**Exercise materials**.
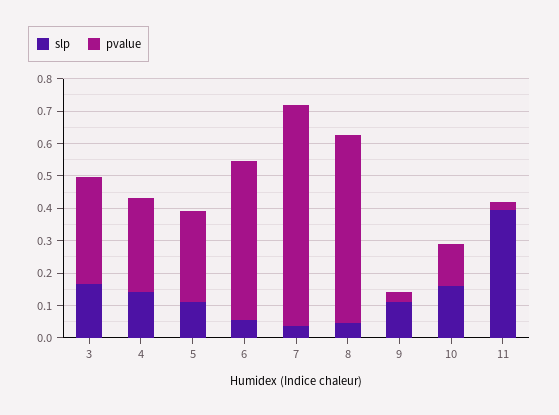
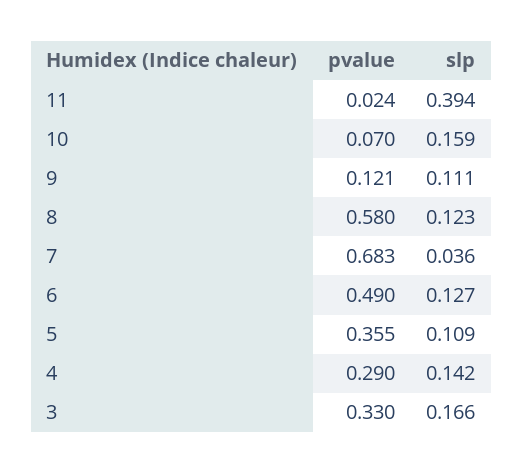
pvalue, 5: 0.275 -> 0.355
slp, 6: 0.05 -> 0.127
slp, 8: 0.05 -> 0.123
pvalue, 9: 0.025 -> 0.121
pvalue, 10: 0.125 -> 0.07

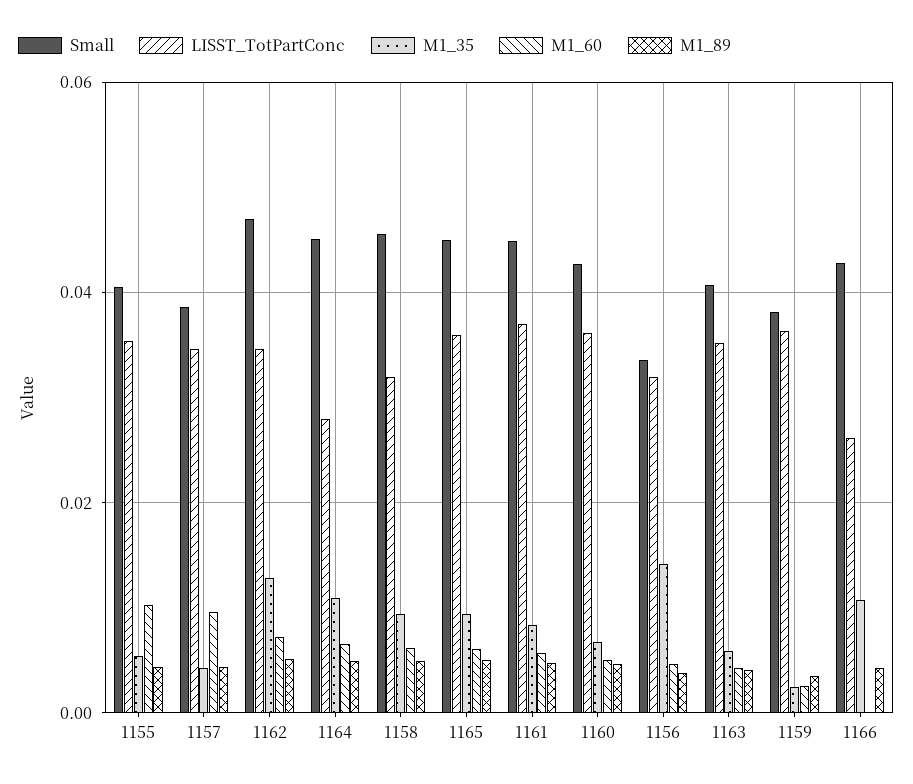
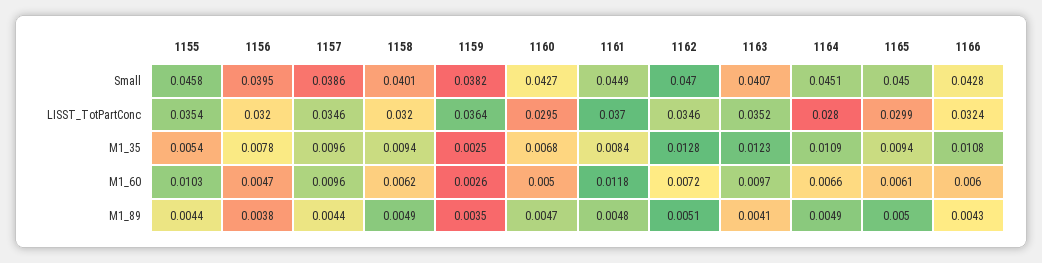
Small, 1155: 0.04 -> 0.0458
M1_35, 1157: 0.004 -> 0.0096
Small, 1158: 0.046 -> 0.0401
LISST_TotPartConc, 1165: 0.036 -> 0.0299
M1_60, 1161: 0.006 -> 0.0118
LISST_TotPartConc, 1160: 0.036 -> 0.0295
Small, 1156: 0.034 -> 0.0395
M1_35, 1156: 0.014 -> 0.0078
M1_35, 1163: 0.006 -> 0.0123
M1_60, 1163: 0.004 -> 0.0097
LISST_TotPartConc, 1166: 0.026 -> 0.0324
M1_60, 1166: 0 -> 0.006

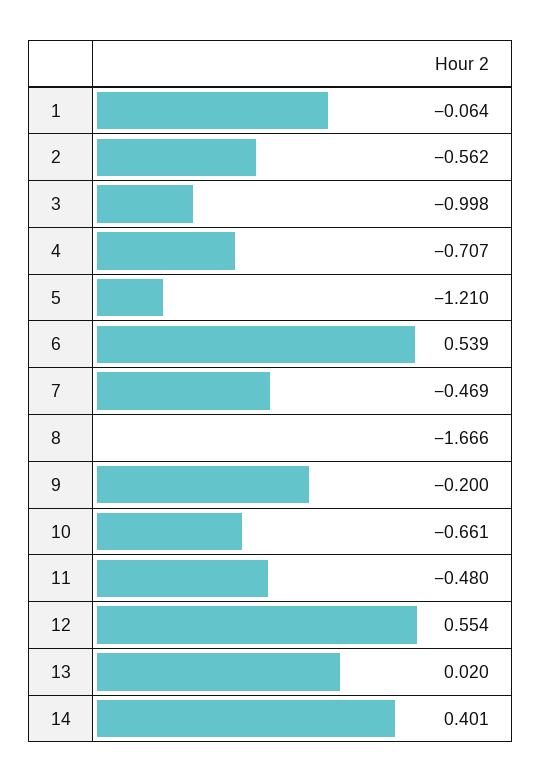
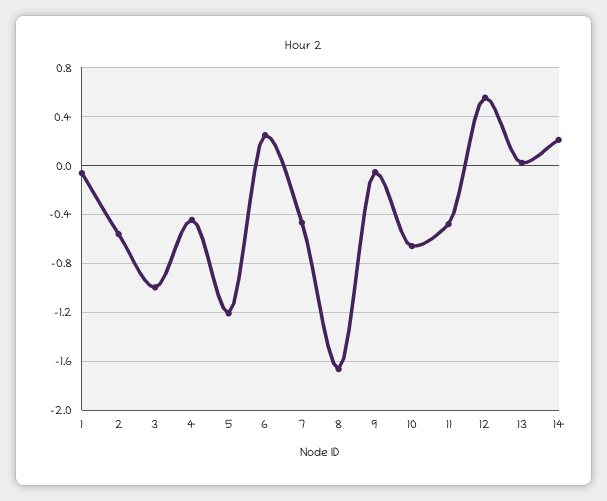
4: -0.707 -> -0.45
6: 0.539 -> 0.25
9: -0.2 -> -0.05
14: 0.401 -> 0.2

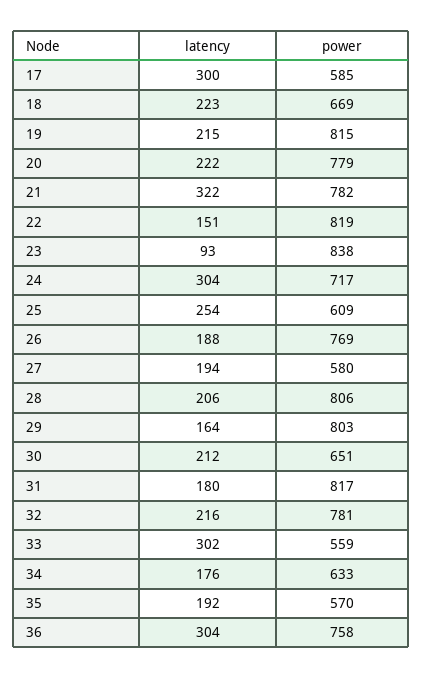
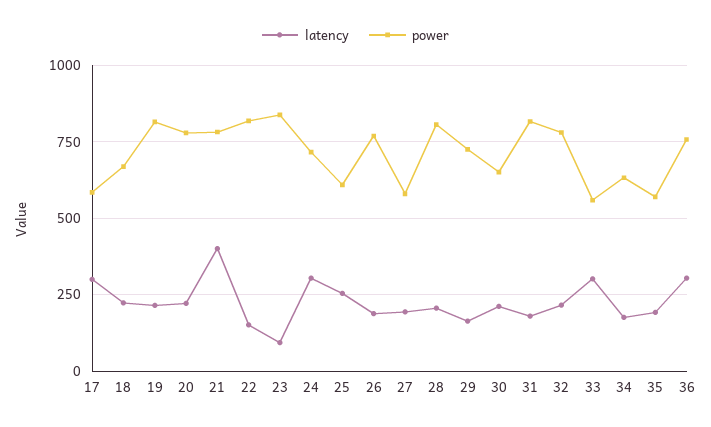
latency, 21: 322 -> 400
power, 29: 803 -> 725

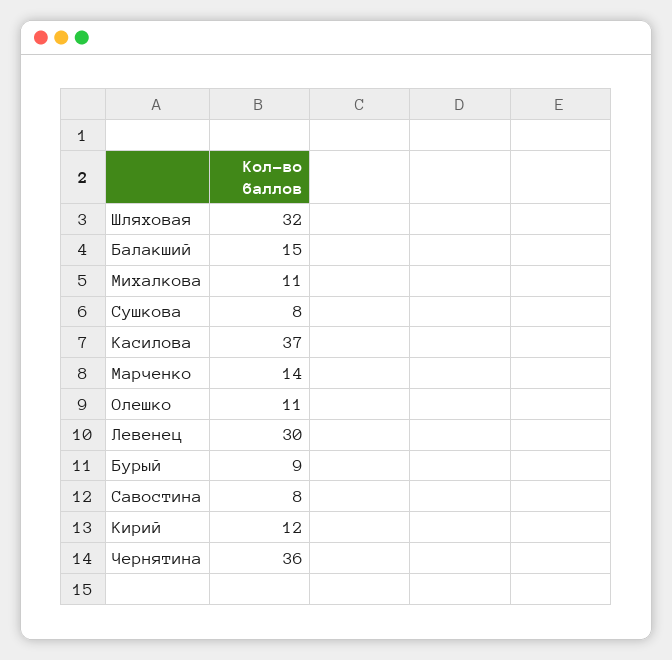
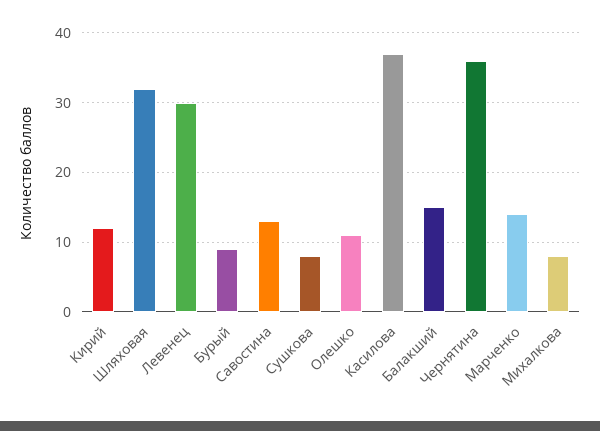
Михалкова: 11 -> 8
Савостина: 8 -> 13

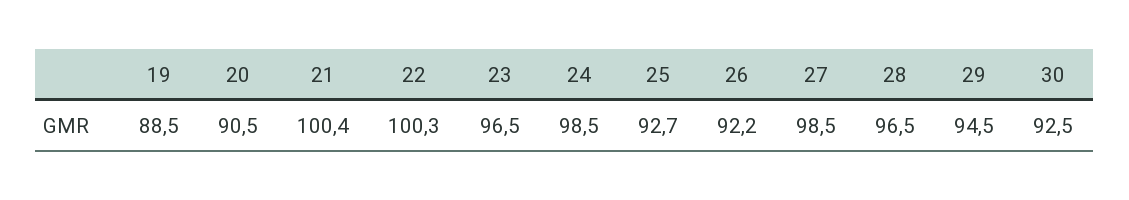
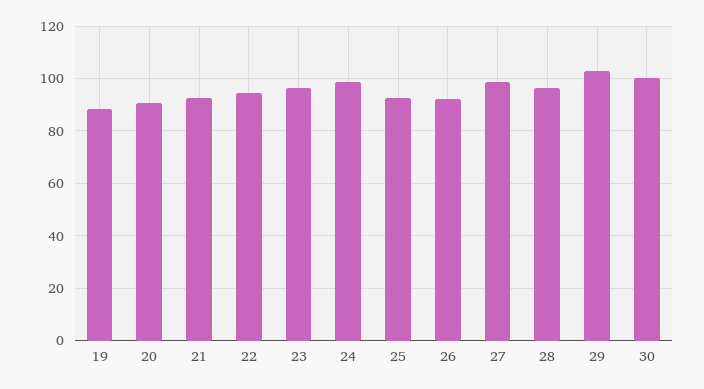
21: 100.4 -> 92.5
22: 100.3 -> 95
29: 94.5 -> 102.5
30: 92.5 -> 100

**Exercise brief**.
Go through the material above and report each line containing "Small".

**Output of the exercise**.
Small, 1155: 0.04 -> 0.0458
Small, 1158: 0.046 -> 0.0401
Small, 1156: 0.034 -> 0.0395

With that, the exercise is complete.